Sunday, January 10, 2010

Review: 'Leap Year' [D+]

By Chase Kahn

It's almost comical how many genre conventions are employed in Anand Tucker's exhaustingly phony and phoned-in romantic tripe, but that would mislead some people into believing that Leap Year is actually funny. It isn't just a slow-drip of queasy, predictable amorous balderdash, but an uncontrolled geyser.

The film isn't so much written by Deborah Kaplan and Harry Elfont as it is regurgitated - partly from the duo's own insufferable filth in 2008's Made of Honor. Anna, a love-starved yuppie (Amy Adams) travels to Ireland to propose to her boyfriend on Leap Day, an Irish tradition.

Through a series of intense interruptions by mother nature (perhaps an unsuccesful attempt at preventing the audience's oncoming misery) she finds her and her Louis Vuitton traveling case stranded at an old Irish pub, where a good deal of wise-cracking, Lucky Charms drunkards are there to greet her along with a cynical, yet quietly dreamy Declan (Matthew Goode), who in an attempt to pay off the bills on his bar/restaraunt, agrees to drive Anna to Dublin where her snappy, hair-gel beau (Adam Scott) awaits.

From here, Leap Year stumbles into a cinematic freefall of hackneyed coincidence and squeamish banality, as Anna and Declan magically realize, on their soul-searching journey through the Irish countryside, (which apparently is photographed to resemble Middle-Earth more than anything) that they may have more in common than they first thought.

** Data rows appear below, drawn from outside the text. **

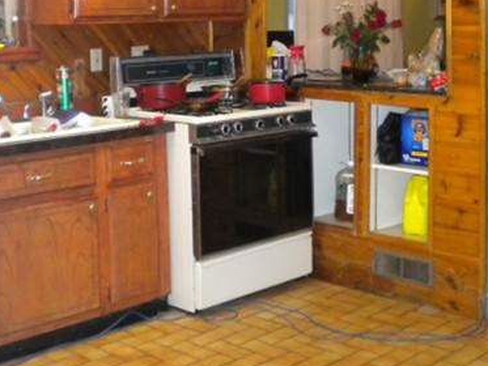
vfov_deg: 23.9
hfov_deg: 32.2
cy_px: 58
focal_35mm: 60
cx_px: 224
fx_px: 846
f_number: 3.1
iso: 441
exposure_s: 1/30
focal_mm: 6.3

To duplicate the mechanics of Leap Year, all you would have to do is write two characters who start off hating each other, reveal love-broken, torturous backstories, write a scene where the two have to pretend that they're a couple in the eyes of strangers and then have them stumble into a wedding. If that's not enough to win over the studio execs, write a confessional speech in a public setting, where one pronounces their love to the other. (Yes, all of these things happen.)

There's even plenty of city-girl-lost-in-the-countryside humor (as seen in The Proposal and New in Town) plus a borderline-offensive Irish-folk soundtrack that sounds like one of those regional music-sampler kiosks that you would find in a Super Target.

And no, not even the charms of Amy Adams could elevate this material beyond the rubbish that it so obviously revels in. If they renamed it Romantic Movie and inserted the Wayans Brothers, it would make for one extremely perceptive parody - if only the Wayans were that subtle.